7 of 201 comments (clear)

  1. How is this news? by Dragoniz3r · · Score: 5, Insightful

    Diminishing returns applies to programming too... big surprise...

  2. Oh Please by WrongSizeGlass · · Score: 5, Insightful

    The reason that every piece of software ships with bugs is because:
    * It's created by people
    * The programmers, testers, etc can never find all the bugs
    * It's gotta get out the door so you can pay your programmers, testers, etc
    * All of the above

    There is a matter of pride with individual programmers, small groups, and most open source programming projects. We'd all love to be able to crow about shipping a bug free project/product. We'd do it if we could ... and someday we will.

    1. Re:Oh Please by WrongSizeGlass · · Score: 5, Insightful

      even as individuals with all of our time at our discretion we would not waste the rest of lives trying to get the bugs out of something as complex as modern software, so NO we won't do it SOMEDAY either.

      We may not ever accomplish it, but that doesn't mean we won't stop trying. Bugs slip through no matter how much we test. One reason is because no matter how we may try to break it we can never imagine the utterly creative stupidity that a user will cast upon our software.

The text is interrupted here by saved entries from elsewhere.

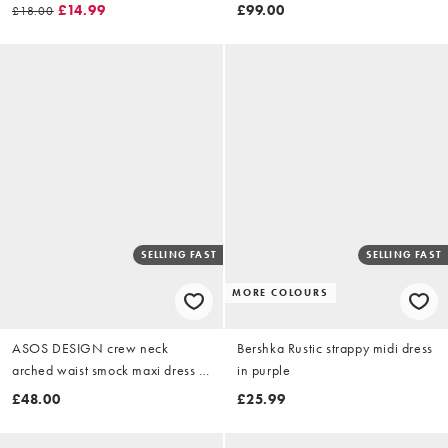
orange abstract print
£14.99
£99.00
£18.00
SELLING FAST
SELLING FAST
MORE COLOURS
ASOS DESIGN crew neck
Bershka Rustic strappy midi dress
arched waist smock maxi dress in
in purple
gingham
£48.00
£25.99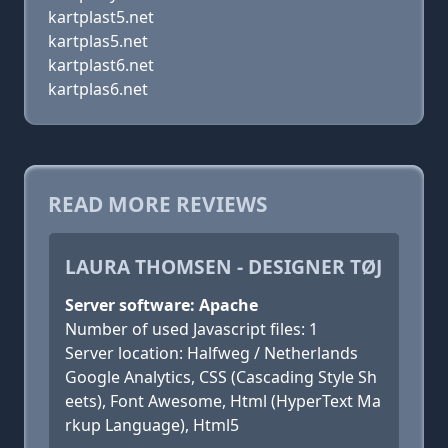
kartplast5.net
kartplas5.net
kartplast6.net
kartplas6.net
READ MORE REVIEWS
LAURA THOMSEN - DESIGNER TØJ
Server software: Apache
Number of used Javascript files: 1
Server location: Halfweg / Netherlands
Google Analytics, CSS (Cascading Style Sh
eets), Font Awesome, Html (HyperText Ma
rkup Language), Html5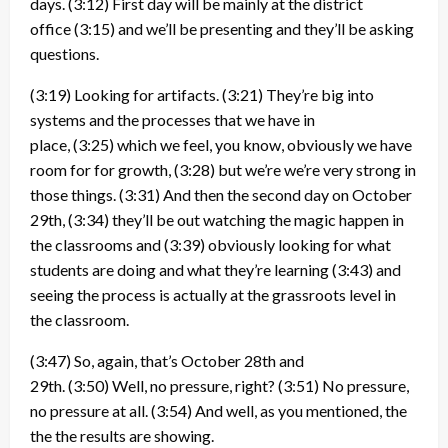
days.
(3:12)
First day will be mainly at the district
office
(3:15)
and we’ll be presenting and they’ll be asking
questions.
(3:19)
Looking for artifacts.
(3:21)
They’re big into
systems and the processes that we have in
place,
(3:25)
which we feel, you know, obviously we have
room for for growth,
(3:28)
but we’re we’re very strong in
those things.
(3:31)
And then the second day on October
29th,
(3:34)
they’ll be out watching the magic happen in
the classrooms and
(3:39)
obviously looking for what
students are doing and what they’re learning
(3:43)
and
seeing the process is actually at the grassroots level in
the classroom.
(3:47)
So, again, that’s October 28th and
29th.
(3:50)
Well, no pressure, right?
(3:51)
No pressure,
no pressure at all.
(3:54)
And well, as you mentioned, the
the the results are showing.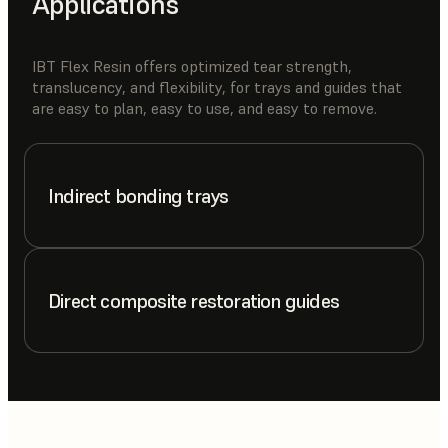
Applications
IBT Flex Resin offers optimized tear strength,
translucency, and flexibility, for trays and guides that
are easy to plan, easy to use, and easy to remove.
Indirect bonding trays
Direct composite restoration guides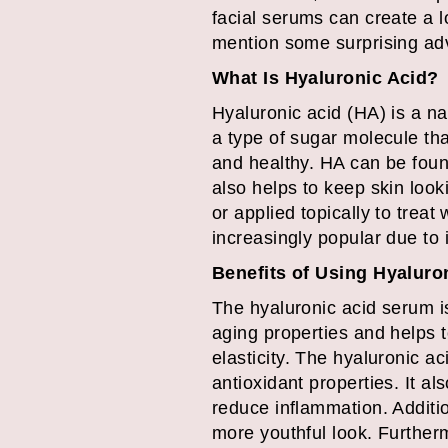
facial serums can create a 
mention some surprising adv
What Is Hyaluronic Acid?
Hyaluronic acid (HA) is a na
a type of sugar molecule tha
and healthy. HA can be found
also helps to keep skin look
or applied topically to trea
increasingly popular due to i
Benefits of Using Hyaluro
The hyaluronic acid serum is
aging properties and helps t
elasticity. The hyaluronic a
antioxidant properties. It al
reduce inflammation. Additio
more youthful look. Furtherm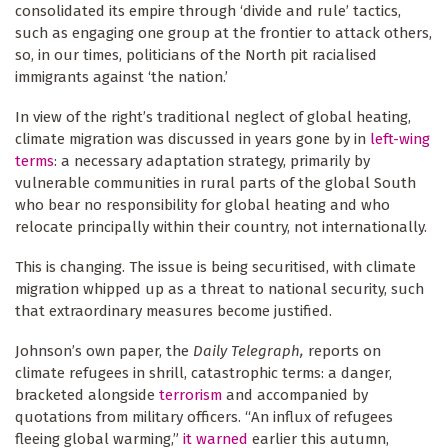
consolidated its empire through ‘divide and rule’ tactics,
such as engaging one group at the frontier to attack others,
so, in our times, politicians of the North pit racialised
immigrants against ‘the nation.’
In view of the right’s traditional neglect of global heating,
climate migration was discussed in years gone by in
left-wing
terms
: a necessary adaptation strategy, primarily by
vulnerable communities in rural parts of the global South
who bear no responsibility for global heating and who
relocate principally within their country, not internationally.
This is changing. The issue is being securitised, with climate
migration whipped up as a threat to national security, such
that extraordinary measures become justified.
Johnson’s own paper, the
Daily Telegraph,
reports on
climate refugees in shrill, catastrophic terms: a danger,
bracketed alongside
terrorism
and accompanied by
quotations from military officers. “An influx of refugees
fleeing global warming,”
it warned
earlier this autumn,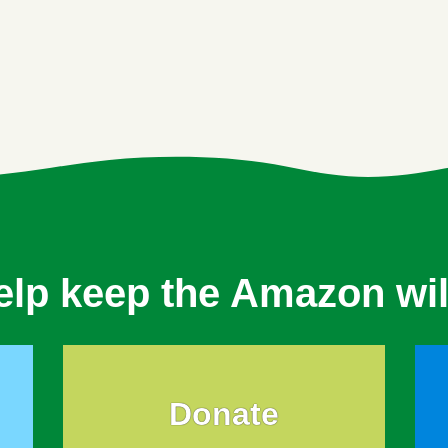
elp keep the Amazon wil
Donate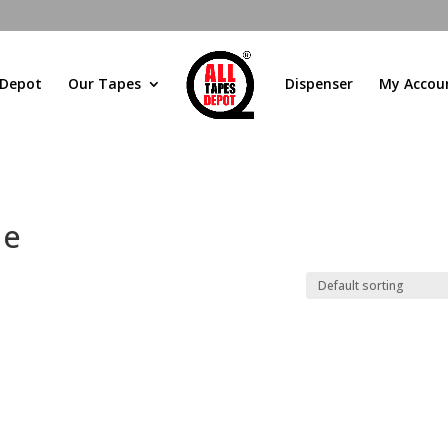
 Depot
Our Tapes
Dispenser
My Accou
pe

      And as far as Skynet is concerned, it will be written by humans or by a system written by humans, so it's gonna have bugs, too (unless it was written by Deep Thought, but that's another story entirely).

  3. Re:Wrong name by The+Clockwork+Troll · · Score: 5, Funny

    You didn't include stdio.h and you probably wanted a \n at the end of your output string.

    First born denied.

    --

    There are no karma whores, only moderation johns
  4. mediocrity by electrogeist · · Score: 5, Insightful

    "Once genius is submerged by bureaucracy, a nation is doomed to mediocrity. " -Richard Nixon

    s/nation/project/

  5. Re:probably good idea; definitely bad example by pem · · Score: 5, Funny
    When I wrote:

    When I'm trying very hard to make a program do what I want it to, the more hoops I have to jump through for every iteration of trying to make it work, the madder I get.

    then you replied:

    You must be a Windows user or haven't updated to an Apple OS past the old world Macs.

    I have been racking my brain for the last half hour, trying to figure out what I wrote that bothered you so much that you felt compelled to resort to this sort of name-calling, but I can't figure it out, so expect a communication from my lawyer demanding compensation for this terrible libel you have committed about my computing practices in front of the entire slashdot community.

  6. No bugs isn't a perfect product. by ArundelCastle · · Score: 5, Insightful

    Even if it's bug free, that doesn't mean the software is designed to be easy or intuitive to use. There is often more money to be made from deliberate obfuscation. Every piece of Enterprise software I've used (particularly SAP) seems to follow this principle. And the huge aftermarket of expert consultants charging $150/hr for training and troubleshooting, seems to affirm it. Keep in mind those consultants are usually teaching the corporate experts, I'm not even touching the surface of end user training, which I'm experienced at being responsible for.

    The real money comes from support packages and direct-line support levels (ie: silver, gold, platinum and such to maintain a 24h call centre). Let's ask a simple hypothetical: what if Windows was bulletproof and bug free? How would Microsoft make any money? If nobody had reason to fix a problem within 30 minutes like their job depends on it? Or even not upgrade to the next version because the last one works better? With XP and Vista we already know the answer to that.